If we read of the failures of the Nation of Israel in the Old Testament without identifying our own, similar failures, we miss an opportunity for growth. The temptation of superficial worship is universal. Israel struggled with it, churches struggle with it, and I struggle with it. Through Isaiah, God said this to the nation of Israel:
“What are your multiplied sacrifices to Me?” Says the Lord. “I have had enough of burnt offerings of rams And the fat of fed cattle; And I take no pleasure in the blood of bulls, lambs or goats. “When you come to appear before Me, Who requires of you this trampling of My courts? “Bring your worthless offerings no longer, Incense is an abomination to Me. New moon and sabbath, the calling of assemblies— I cannot endure iniquity and the solemn assembly. “I hate your new moon festivals and your appointed feasts, They have become a burden to Me; I am weary of bearing them. “So when you spread out your hands in prayer, I will hide My eyes from you; Yes, even though you multiply prayers, I will not listen. Your hands are covered with blood. “Wash yourselves, make yourselves clean; Remove the evil of your deeds from My sight. Cease to do evil, Learn to do good; Seek justice, Reprove the ruthless, Defend the orphan, Plead for the widow.” (Isaiah 1:11–17, NASB)
The temptation is to feel that if we worship on Sunday (and maybe attend small group), give some money and do our (almost) daily devotions, we have done well. But the problem is that we can do all of this without having our hearts changed and without drawing close to the God we claim to worship. The forms have changed but the tendency toward having hard hearts has not.
Racial tensions have been running high in my country. I assume that the events that have been happening in Ferguson, Missouri are known throughout the world. Based on tidbits of information and our own predispositions, it is tempting to point the finger of blame on a person or group for these events.
But I wonder if things would be different if we, as the church, took seriously the commands at the end of the passage cited above. Have we turned a blind eye to injustice? Have we allowed the ruthless to prevail? Have we done all that we can for widows and orphans?
It has been said that in America, the most racially segregated time is Sunday morning worship. Too often the racial make-up of the local church does not reflect that of the surrounding community. Some of the separation is based on style preferences, but style preference is a lame excuse for the lack of fellowship between believers and congregations.

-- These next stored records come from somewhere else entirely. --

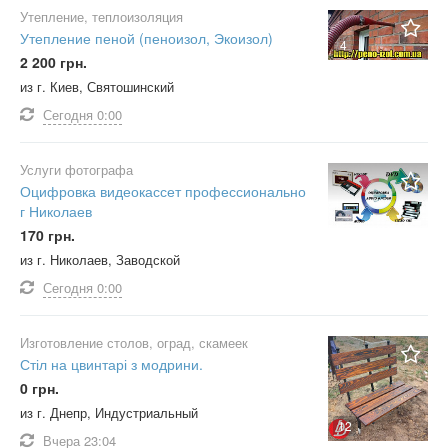
Утепление, теплоизоляция
Утепление пеной (пеноизол, Экоизол)
4
2 200 грн.
из г. Киев, Святошинский
Сегодня
0:00
Услуги фотографа
Оцифровка видеокассет профессионально
г Николаев
170 грн.
из г. Николаев, Заводской
Сегодня
0:00
Изготовление столов, оград, скамеек
Стіл на цвинтарі з модрини.
0 грн.
из г. Днепр, Индустриальный
12
Вчера
23:04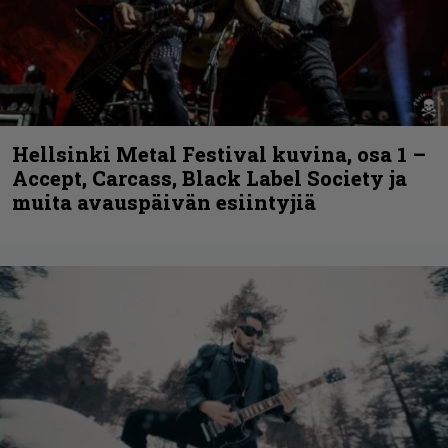
Hellsinki Metal Festival kuvina, osa 1 –
Accept, Carcass, Black Label Society ja
muita avauspäivän esiintyjiä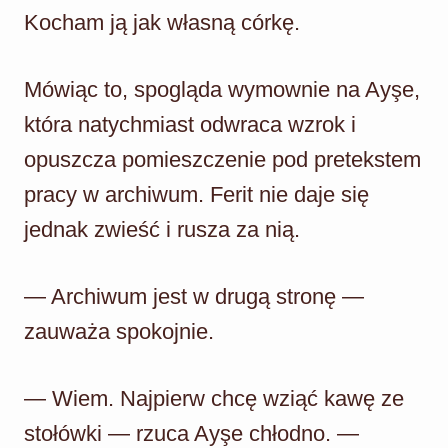
Kocham ją jak własną córkę.
Mówiąc to, spogląda wymownie na Ayşe,
która natychmiast odwraca wzrok i
opuszcza pomieszczenie pod pretekstem
pracy w archiwum. Ferit nie daje się
jednak zwieść i rusza za nią.
— Archiwum jest w drugą stronę —
zauważa spokojnie.
— Wiem. Najpierw chcę wziąć kawę ze
stołówki — rzuca Ayşe chłodno. —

God said to Israel and is saying to us that it doesn’t matter a whit about the style or intensity of the external forms of worship. It doesn’t matter if we can point to the beautiful church buildings, exuberant worship or motivational preaching. God is not impressed and neither should we be.
God wants our hearts to reflect his heart. What would our world look like if they did? We would probably do less finger pointing and more work to bring healing and reconciliation.